Example 8-8. How twig handlers work

use XML::Twig;

# buffers for holding text
my $catbuf = '';
my $itembuf = '';

# initialize parser with handlers for node processing
my $twig = new XML::Twig( TwigHandlers => { 
                             "/inventory/category"    => \&category,
                             "name[\@style='latin']"  => \&latin_name,
                             "name[\@style='common']" => \&common_name,
                             "category/item"          => \&item,
                                          });

# parse, handling nodes on the way
$twig->parsefile( shift @ARGV );

# handle a category element
sub category {
  my( $tree, $elem ) = @_;
  print "CATEGORY: ", $elem->att( 'type' ), "\n\n", $catbuf;
  $catbuf = '';
}

# handle an item element
sub item {
  my( $tree, $elem ) = @_;
  $catbuf .= "Item: " . $elem->att( 'id' ) . "\n" . $itembuf . "\n";
  $itembuf = '';
}

# handle a latin name
sub latin_name {
  my( $tree, $elem ) = @_;
  $itembuf .= "Latin name: " . $elem->text . "\n";
}

# handle a common name
sub common_name {
  my( $tree, $elem ) = @_;
  $itembuf .= "Common name: " . $elem->text . "\n";
}

Our program takes a datafile like the one shown in Example 8-7 and outputs a summary report. Note that since a handler is called only after an element is completely built, the overall order of handler calls may not be what you expect. The handlers for children are called before their parent. For that reason, we need to buffer their output and sort it out at the appropriate time.

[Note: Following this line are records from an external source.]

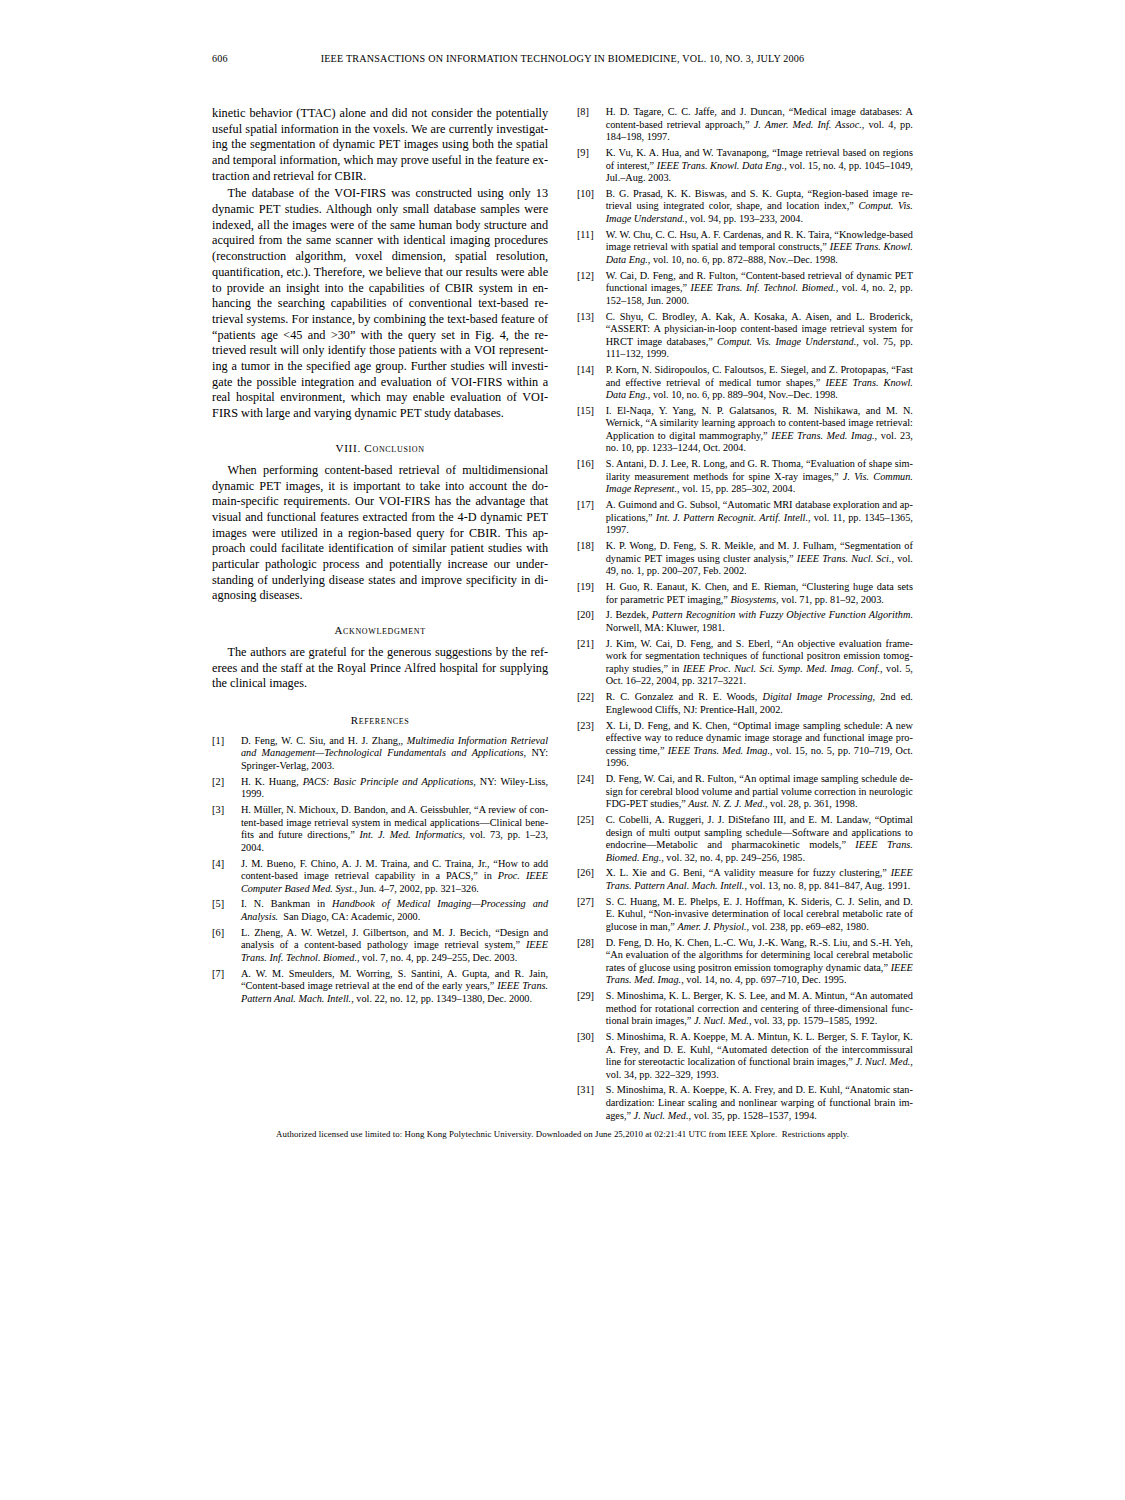606
IEEE TRANSACTIONS ON INFORMATION TECHNOLOGY IN BIOMEDICINE, VOL. 10, NO. 3, JULY 2006
kinetic behavior (TTAC) alone and did not consider the potentially useful spatial information in the voxels. We are currently investigating the segmentation of dynamic PET images using both the spatial and temporal information, which may prove useful in the feature extraction and retrieval for CBIR.
The database of the VOI-FIRS was constructed using only 13 dynamic PET studies. Although only small database samples were indexed, all the images were of the same human body structure and acquired from the same scanner with identical imaging procedures (reconstruction algorithm, voxel dimension, spatial resolution, quantification, etc.). Therefore, we believe that our results were able to provide an insight into the capabilities of CBIR system in enhancing the searching capabilities of conventional text-based retrieval systems. For instance, by combining the text-based feature of “patients age <45 and >30” with the query set in Fig. 4, the retrieved result will only identify those patients with a VOI representing a tumor in the specified age group. Further studies will investigate the possible integration and evaluation of VOI-FIRS within a real hospital environment, which may enable evaluation of VOI-FIRS with large and varying dynamic PET study databases.
VIII. Conclusion
When performing content-based retrieval of multidimensional dynamic PET images, it is important to take into account the domain-specific requirements. Our VOI-FIRS has the advantage that visual and functional features extracted from the 4-D dynamic PET images were utilized in a region-based query for CBIR. This approach could facilitate identification of similar patient studies with particular pathologic process and potentially increase our understanding of underlying disease states and improve specificity in diagnosing diseases.
Acknowledgment
The authors are grateful for the generous suggestions by the referees and the staff at the Royal Prince Alfred hospital for supplying the clinical images.
References
[1] D. Feng, W. C. Siu, and H. J. Zhang,, Multimedia Information Retrieval and Management—Technological Fundamentals and Applications, NY: Springer-Verlag, 2003.
[2] H. K. Huang, PACS: Basic Principle and Applications, NY: Wiley-Liss, 1999.
[3] H. Müller, N. Michoux, D. Bandon, and A. Geissbuhler, “A review of content-based image retrieval system in medical applications—Clinical benefits and future directions,” Int. J. Med. Informatics, vol. 73, pp. 1–23, 2004.
[4] J. M. Bueno, F. Chino, A. J. M. Traina, and C. Traina, Jr., “How to add content-based image retrieval capability in a PACS,” in Proc. IEEE Computer Based Med. Syst., Jun. 4–7, 2002, pp. 321–326.
[5] I. N. Bankman in Handbook of Medical Imaging—Processing and Analysis. San Diago, CA: Academic, 2000.
[6] L. Zheng, A. W. Wetzel, J. Gilbertson, and M. J. Becich, “Design and analysis of a content-based pathology image retrieval system,” IEEE Trans. Inf. Technol. Biomed., vol. 7, no. 4, pp. 249–255, Dec. 2003.
[7] A. W. M. Smeulders, M. Worring, S. Santini, A. Gupta, and R. Jain, “Content-based image retrieval at the end of the early years,” IEEE Trans. Pattern Anal. Mach. Intell., vol. 22, no. 12, pp. 1349–1380, Dec. 2000.
[8] H. D. Tagare, C. C. Jaffe, and J. Duncan, “Medical image databases: A content-based retrieval approach,” J. Amer. Med. Inf. Assoc., vol. 4, pp. 184–198, 1997.
[9] K. Vu, K. A. Hua, and W. Tavanapong, “Image retrieval based on regions of interest,” IEEE Trans. Knowl. Data Eng., vol. 15, no. 4, pp. 1045–1049, Jul.–Aug. 2003.
[10] B. G. Prasad, K. K. Biswas, and S. K. Gupta, “Region-based image retrieval using integrated color, shape, and location index,” Comput. Vis. Image Understand., vol. 94, pp. 193–233, 2004.
[11] W. W. Chu, C. C. Hsu, A. F. Cardenas, and R. K. Taira, “Knowledge-based image retrieval with spatial and temporal constructs,” IEEE Trans. Knowl. Data Eng., vol. 10, no. 6, pp. 872–888, Nov.–Dec. 1998.
[12] W. Cai, D. Feng, and R. Fulton, “Content-based retrieval of dynamic PET functional images,” IEEE Trans. Inf. Technol. Biomed., vol. 4, no. 2, pp. 152–158, Jun. 2000.
[13] C. Shyu, C. Brodley, A. Kak, A. Kosaka, A. Aisen, and L. Broderick, “ASSERT: A physician-in-loop content-based image retrieval system for HRCT image databases,” Comput. Vis. Image Understand., vol. 75, pp. 111–132, 1999.
[14] P. Korn, N. Sidiropoulos, C. Faloutsos, E. Siegel, and Z. Protopapas, “Fast and effective retrieval of medical tumor shapes,” IEEE Trans. Knowl. Data Eng., vol. 10, no. 6, pp. 889–904, Nov.–Dec. 1998.
[15] I. El-Naqa, Y. Yang, N. P. Galatsanos, R. M. Nishikawa, and M. N. Wernick, “A similarity learning approach to content-based image retrieval: Application to digital mammography,” IEEE Trans. Med. Imag., vol. 23, no. 10, pp. 1233–1244, Oct. 2004.
[16] S. Antani, D. J. Lee, R. Long, and G. R. Thoma, “Evaluation of shape similarity measurement methods for spine X-ray images,” J. Vis. Commun. Image Represent., vol. 15, pp. 285–302, 2004.
[17] A. Guimond and G. Subsol, “Automatic MRI database exploration and applications,” Int. J. Pattern Recognit. Artif. Intell., vol. 11, pp. 1345–1365, 1997.
[18] K. P. Wong, D. Feng, S. R. Meikle, and M. J. Fulham, “Segmentation of dynamic PET images using cluster analysis,” IEEE Trans. Nucl. Sci., vol. 49, no. 1, pp. 200–207, Feb. 2002.
[19] H. Guo, R. Eanaut, K. Chen, and E. Rieman, “Clustering huge data sets for parametric PET imaging,” Biosystems, vol. 71, pp. 81–92, 2003.
[20] J. Bezdek, Pattern Recognition with Fuzzy Objective Function Algorithm. Norwell, MA: Kluwer, 1981.
[21] J. Kim, W. Cai, D. Feng, and S. Eberl, “An objective evaluation framework for segmentation techniques of functional positron emission tomography studies,” in IEEE Proc. Nucl. Sci. Symp. Med. Imag. Conf., vol. 5, Oct. 16–22, 2004, pp. 3217–3221.
[22] R. C. Gonzalez and R. E. Woods, Digital Image Processing, 2nd ed. Englewood Cliffs, NJ: Prentice-Hall, 2002.
[23] X. Li, D. Feng, and K. Chen, “Optimal image sampling schedule: A new effective way to reduce dynamic image storage and functional image processing time,” IEEE Trans. Med. Imag., vol. 15, no. 5, pp. 710–719, Oct. 1996.
[24] D. Feng, W. Cai, and R. Fulton, “An optimal image sampling schedule design for cerebral blood volume and partial volume correction in neurologic FDG-PET studies,” Aust. N. Z. J. Med., vol. 28, p. 361, 1998.
[25] C. Cobelli, A. Ruggeri, J. J. DiStefano III, and E. M. Landaw, “Optimal design of multi output sampling schedule—Software and applications to endocrine—Metabolic and pharmacokinetic models,” IEEE Trans. Biomed. Eng., vol. 32, no. 4, pp. 249–256, 1985.
[26] X. L. Xie and G. Beni, “A validity measure for fuzzy clustering,” IEEE Trans. Pattern Anal. Mach. Intell., vol. 13, no. 8, pp. 841–847, Aug. 1991.
[27] S. C. Huang, M. E. Phelps, E. J. Hoffman, K. Sideris, C. J. Selin, and D. E. Kuhul, “Non-invasive determination of local cerebral metabolic rate of glucose in man,” Amer. J. Physiol., vol. 238, pp. e69–e82, 1980.
[28] D. Feng, D. Ho, K. Chen, L.-C. Wu, J.-K. Wang, R.-S. Liu, and S.-H. Yeh, “An evaluation of the algorithms for determining local cerebral metabolic rates of glucose using positron emission tomography dynamic data,” IEEE Trans. Med. Imag., vol. 14, no. 4, pp. 697–710, Dec. 1995.
[29] S. Minoshima, K. L. Berger, K. S. Lee, and M. A. Mintun, “An automated method for rotational correction and centering of three-dimensional functional brain images,” J. Nucl. Med., vol. 33, pp. 1579–1585, 1992.
[30] S. Minoshima, R. A. Koeppe, M. A. Mintun, K. L. Berger, S. F. Taylor, K. A. Frey, and D. E. Kuhl, “Automated detection of the intercommissural line for stereotactic localization of functional brain images,” J. Nucl. Med., vol. 34, pp. 322–329, 1993.
[31] S. Minoshima, R. A. Koeppe, K. A. Frey, and D. E. Kuhl, “Anatomic standardization: Linear scaling and nonlinear warping of functional brain images,” J. Nucl. Med., vol. 35, pp. 1528–1537, 1994.
Authorized licensed use limited to: Hong Kong Polytechnic University. Downloaded on June 25,2010 at 02:21:41 UTC from IEEE Xplore. Restrictions apply.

The result comes out like this:

CATEGORY: tree

Item: 284
Latin name: Carya glabra
Common name: Pignut Hickory

Item: 222
Latin name: Toxicodendron vernix
Common name: Poison Sumac

CATEGORY: shrub

Item: 210
Latin name: Cornus racemosa
Common name: Gray Dogwood

Item: 104
Latin name: Alnus rugosa
Common name: Speckled Alder

XPath makes the task of locating nodes in a document and describing types of nodes for processing ridiculously simple. It cuts down on the amount of code you have to write because climbing around the tree to sample different parts is all taken care of. It's easier to read than code too. We're happy with it, and because it is a standard, we'll be seeing more uses for it in many modules to come.